Com a mobilização, foi possível estimular ações de governo e do setor produtivo para o consumo consciente de embalagens e ainda atuar de forma convergente aos objetivos e compromissos do Brasil no Plano de Ação para Produção e Consumo Sustentáveis, ligado ao Processo de Marrakech, coordenado pelas Nações Unidas, do qual o País participa desde 2007 para apoiar e fortalecer iniciativas que promovam mudanças nos padrões de consumo e produção.

A campanha foi citada pela Consumers International em seu site como um bom exemplo de prática voltada para o consumo sustentável e no cenário internacional colocou o Brasil no grupo de países que já estão fazendo algo para minimizar o impacto ambiental das sacolas plásticas. O uso de ecobags promove a diminuição do consumo de petróleo e sua conseqüente emissão de CO2, bem como a produção de lixo que viaja pelas correntes marinhas por todo o Planeta.

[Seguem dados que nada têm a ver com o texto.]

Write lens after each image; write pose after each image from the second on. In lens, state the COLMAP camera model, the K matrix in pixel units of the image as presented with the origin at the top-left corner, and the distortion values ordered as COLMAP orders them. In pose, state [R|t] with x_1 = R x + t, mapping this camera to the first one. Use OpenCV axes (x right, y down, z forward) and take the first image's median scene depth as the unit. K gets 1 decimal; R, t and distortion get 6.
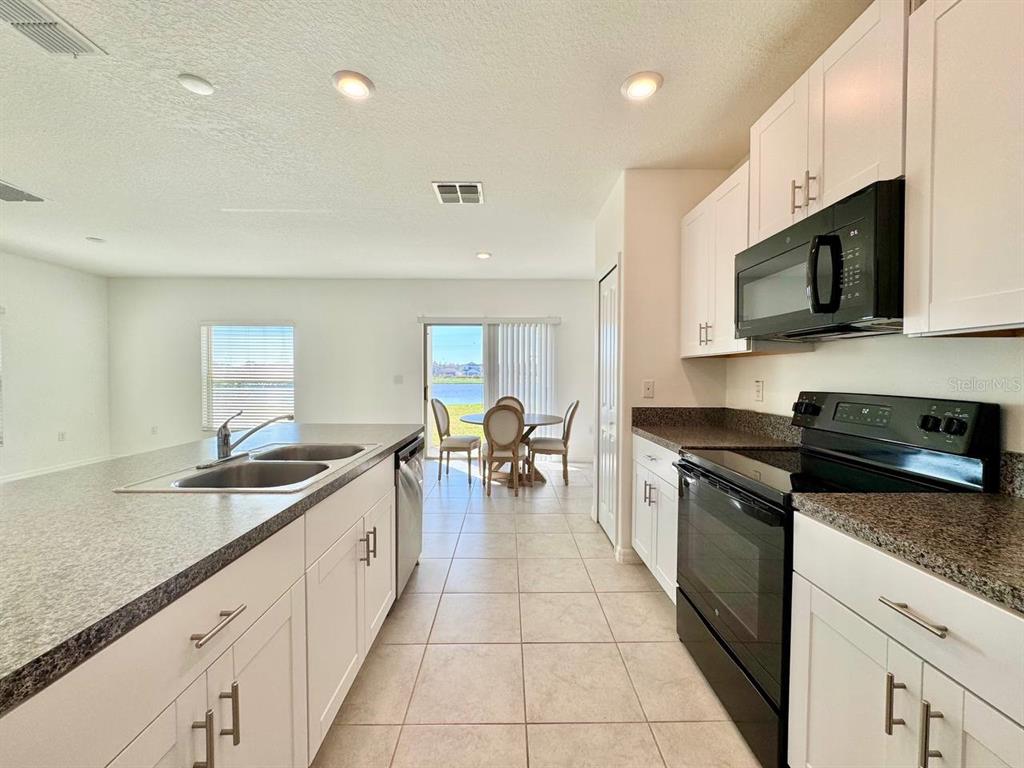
lens RADIAL K [[409.4, 0, 512.7], [0, 409.4, 381.0], [0, 0, 1]] dist [-0.002811, 0.000244]
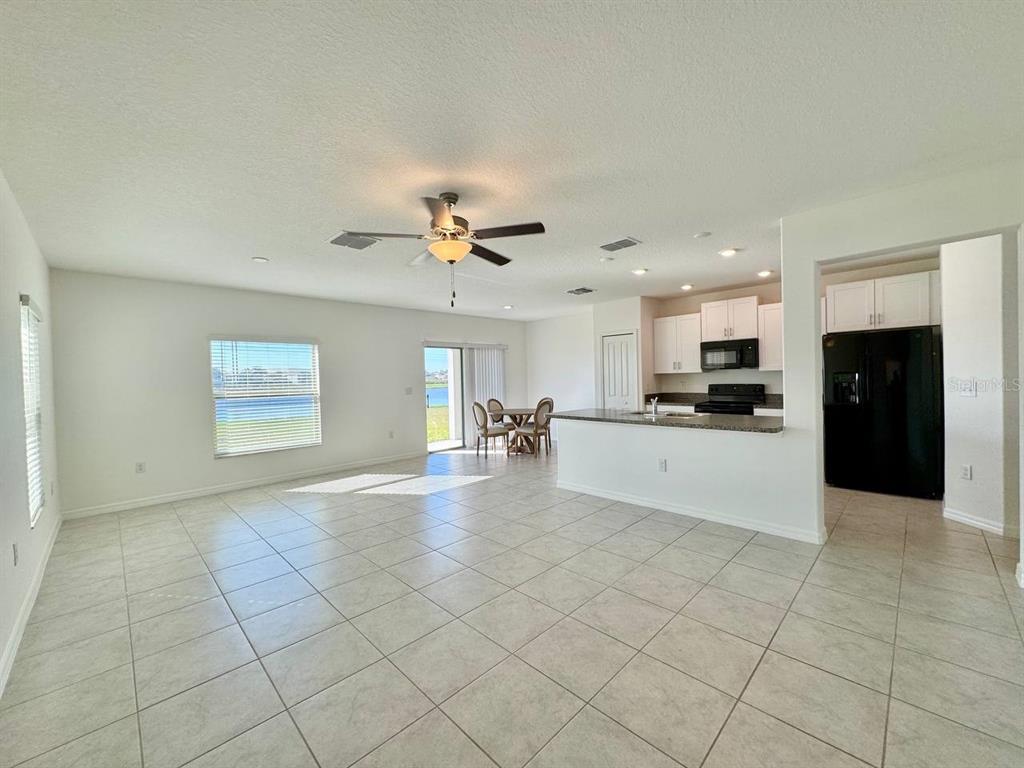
lens RADIAL K [[409.4, 0, 520.6], [0, 409.4, 381.8], [0, 0, 1]] dist [-0.002811, 0.000244]
pose [[0.742753, -0.020103, 0.669264, -2.217104], [0.034972, 0.999350, -0.008794, -0.020153], [-0.668652, 0.029937, 0.742973, -0.360990]]
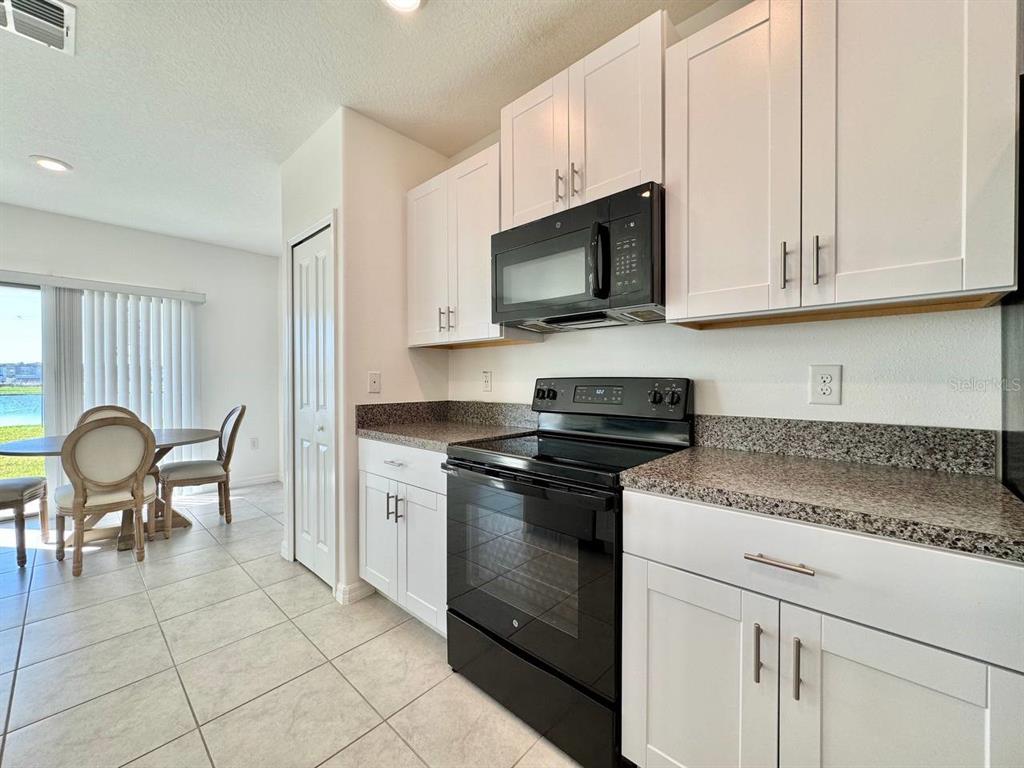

"O ciclo de mudança dos padrões de produção e consumo no Brasil começou", comemora Samyra. "Colocando o País em sintonia com os esforços internacionais e proporcionando aos brasileiros compartilhar a consciência ecológica coletiva."

O que vem por aí - Com o pontapé inicial dado pela campanha, a Associação Brasileira de Supermercados (Abras) se animou e estipulou metas de redução para o setor varejista, atingindo aproximadamente 76 mil estabelecimentos espalhados por todo País. Trata-se de pacto setorial firmado com o MMA que prevê a redução em 30% das sacolas plásticas nas lojas de todo o País até 2013 e 40% até 2014, tendo como base os números de produção de 2010, estimados em aproximadamente 14 bilhões.

Algumas redes de supermercados estabeleceram suas próprias metas, como o Walmart que pretende reduzir em 50% até 2013 e o Carrefour que deseja banir as sacolas plásticas em suas lojas até 2014.

E a conscientização continua, pois como alerta o slogan da campanha: "Saco é um Saco: pro Planeta, pra Cidade, pro Futuro e pra Você".